The president, needless to say, did not take the court decisions well. In a series of tweets on Thursday, he called them “a shotgun blast to the face” of Republicans and conservatives. He even viewed the setbacks in personal terms, musing that the Supreme Court “doesn’t like” him.
The impact Trump has had on the federal judiciary is very real and will be felt for a generation to come, but the president would prefer that his conservative supporters have tangible proof of those changes as he asks for their enthusiastic support in the run-up to election day.
For months former National Security Adviser John Bolton’s memoir has been a storm whose distant rumbling suggested trouble to come. This week the book’s juiciest bits were revealed with the force of a thunderclap.
The president is seemingly uninterested in the details of governing and uninformed on basic issues of foreign policy, Bolton writes, providing numerous anecdotes and episodes.
Trump pressured Chinese President Xi Jinping to buy US agriculture products to help his re-election campaign, Bolton says, while offering approval for China’s plan to build forced-labour camps for its Muslim Uighur minority.
He also confirmed the Democratic impeachment charge that the president wanted to withhold military aid to Ukraine as a way of pressuring that nation to provide damaging information about Democratic presidential rival Joe Biden.

+===+

Continue the passage about Trump's court setbacks and John Bolton's memoir, starting right after its last sentence.

[Stored data entries]

+===+

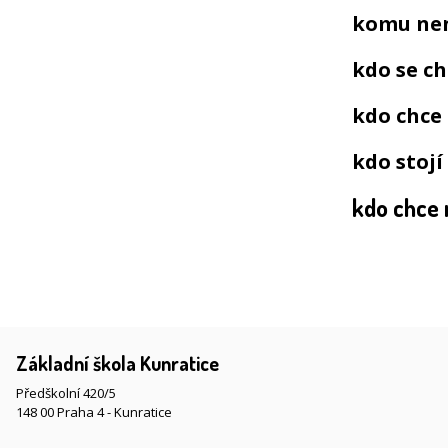
komu není
kdo se ch
kdo chce 
kdo stojí
kdo chce m
Základní škola Kunratice
Předškolní 420/5
148 00 Praha 4 - Kunratice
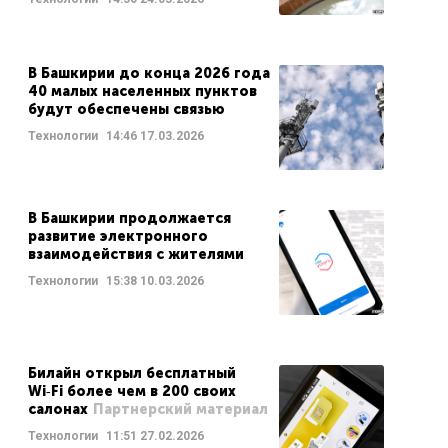
В Башкирии до конца 2026 года
40 малых населенных пунктов
будут обеспечены связью
Технологии
14:46
17.03.2026
В Башкирии продолжается
развитие электронного
взаимодействия с жителями
Технологии
15:38
10.03.2026
Билайн открыл бесплатный
Wi‑Fi более чем в 200 своих
салонах
Партнерский материал
Технологии
11:51
27.02.2026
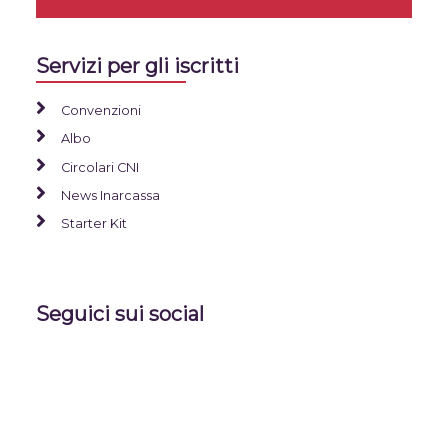
Servizi per gli iscritti
Convenzioni
Albo
Circolari CNI
News Inarcassa
Starter Kit
Seguici sui social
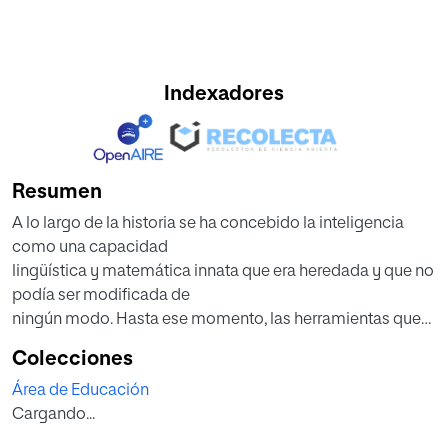
Indexadores
Resumen
A lo largo de la historia se ha concebido la inteligencia
como una capacidad
lingüística y matemática innata que era heredada y que no
podía ser modificada de
ningún modo. Hasta ese momento, las herramientas que
se utilizaban para medir la
Colecciones
inteligencia eran los test de Coeficiente Intelectual. En los
Área de Educación
años 80 Howard Gardner
Cargando...
propuso la teoría de las Inteligencias Múltiples que era
completamente opuesta a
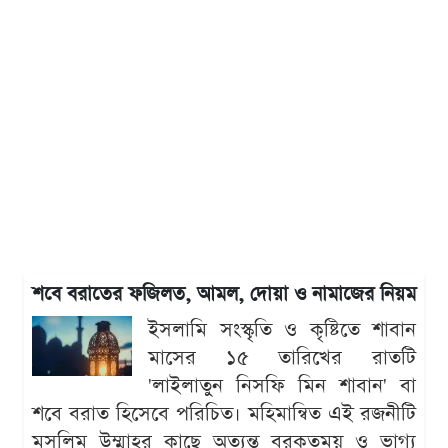
শবে বরাতের ফজিলত, আমল, দোয়া ও নামাজের নিয়ম
ইসলামি সংস্কৃতি ও কৃষ্টিতে শাবান
মাসের ১৫ তারিখের রাতটি
'লাইলাতুন নিসফি মিন শাবান' বা
শবে বরাত হিসেবে পরিচিত। মহিমান্বিত এই রজনীটি
মুসলিম উম্মাহর কাছে অত্যন্ত বরকতময় ও ভাগ্য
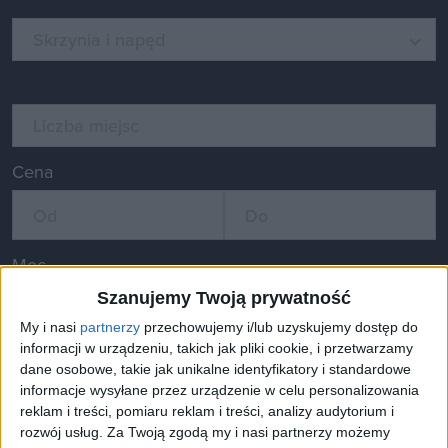
Skrzynia i napęd
Liczba miejsc
Cena
Moc
Szanujemy Twoją prywatność
My i nasi
partnerzy
przechowujemy i/lub uzyskujemy dostęp do
informacji w urządzeniu, takich jak pliki cookie, i przetwarzamy
Przebieg
dane osobowe, takie jak unikalne identyfikatory i standardowe
informacje wysyłane przez urządzenie w celu personalizowania
reklam i treści, pomiaru reklam i treści, analizy audytorium i
rozwój usług.
Za Twoją zgodą my i nasi partnerzy możemy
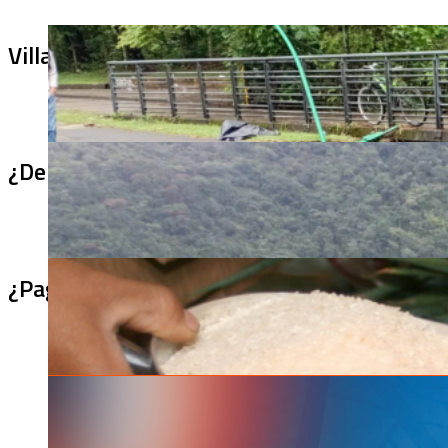
Villa Julia no puede tapar el problema: ¿qu
¿De qué sirve un puente terminado si no se
¿Pagaron menos de lo permitido por el arro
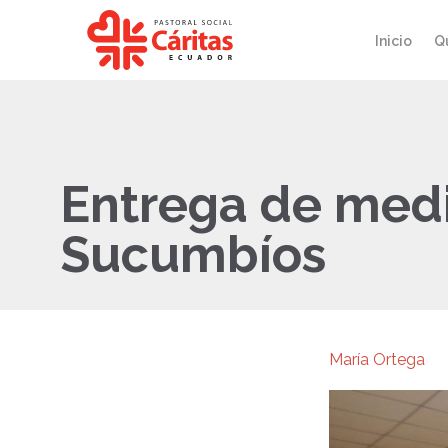
Inicio
Q
Entrega de medi
Sucumbíos
María Ortega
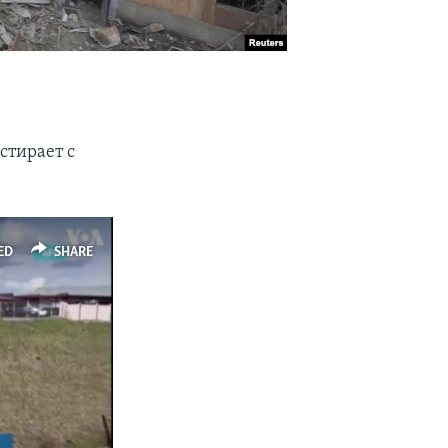
стирает с
ED
SHARE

+===+

• Written response
None of this is exactly new, of course. There have been plenty of anonymous media reports making similar allegations against this president and his administration.
However, Bolton is the most senior ex-official to do so on the record, and the timing – less than five months before the general election – is not great for the president.
The book situation for Trump may go from bad to worse as this week also brought news that the president’s niece, Mary L Trump, is writing an insider expose about the president and his family life that will hit shelves in August.
According to a publisher’s preview, the book will describe the “nightmare of traumas, destructive relationships, and a tragic combination of neglect and abuse” that she witnessed as a member of the Trump family.
The New York Times has panned Bolton’s book as bloated, “exceedingly tedious and slightly unhinged”, suggesting it may be unreadable for the average American. The public loves juicy family gossip, however, so Trump’s niece may have a blockbuster on her hands – while the president has a personal and political embarrassment on his.
Sinking poll numbers
Last week the Trump campaign wrote a “cease and desist” letter to CNN, demanding that it apologise and retract a poll that showed the president trailing presumptive Democratic opponent Joe Biden by 14 points, 55% to 41%.
Trump’s team called the survey biased and poorly conducted, among other allegations.
Since then, several polls from other sources have come out that show Biden with similarly sizable leads. If the president wants to fight them all, his lawyers are going to be busy.
The president should find these polling trend lines concerning. According to a RealClearPolitics average, his deficit to Biden has grown from 5.3% at the end of May to 8.5% this week. Meanwhile, his net unfavourability rating has sunk from 5.1% in mid-May, to 12.2% now.
And 67% of Americans currently say the nation is heading on the “wrong track” – the highest mark of Trump’s White House term.
These are not encouraging numbers for a president seeking re-election in less than five months.
The coronavirus pandemic, followed by the mass demonstrations after George Floyd’s death – and the administration’s response to them – appears to be taking a toll on Trump’s political fortunes.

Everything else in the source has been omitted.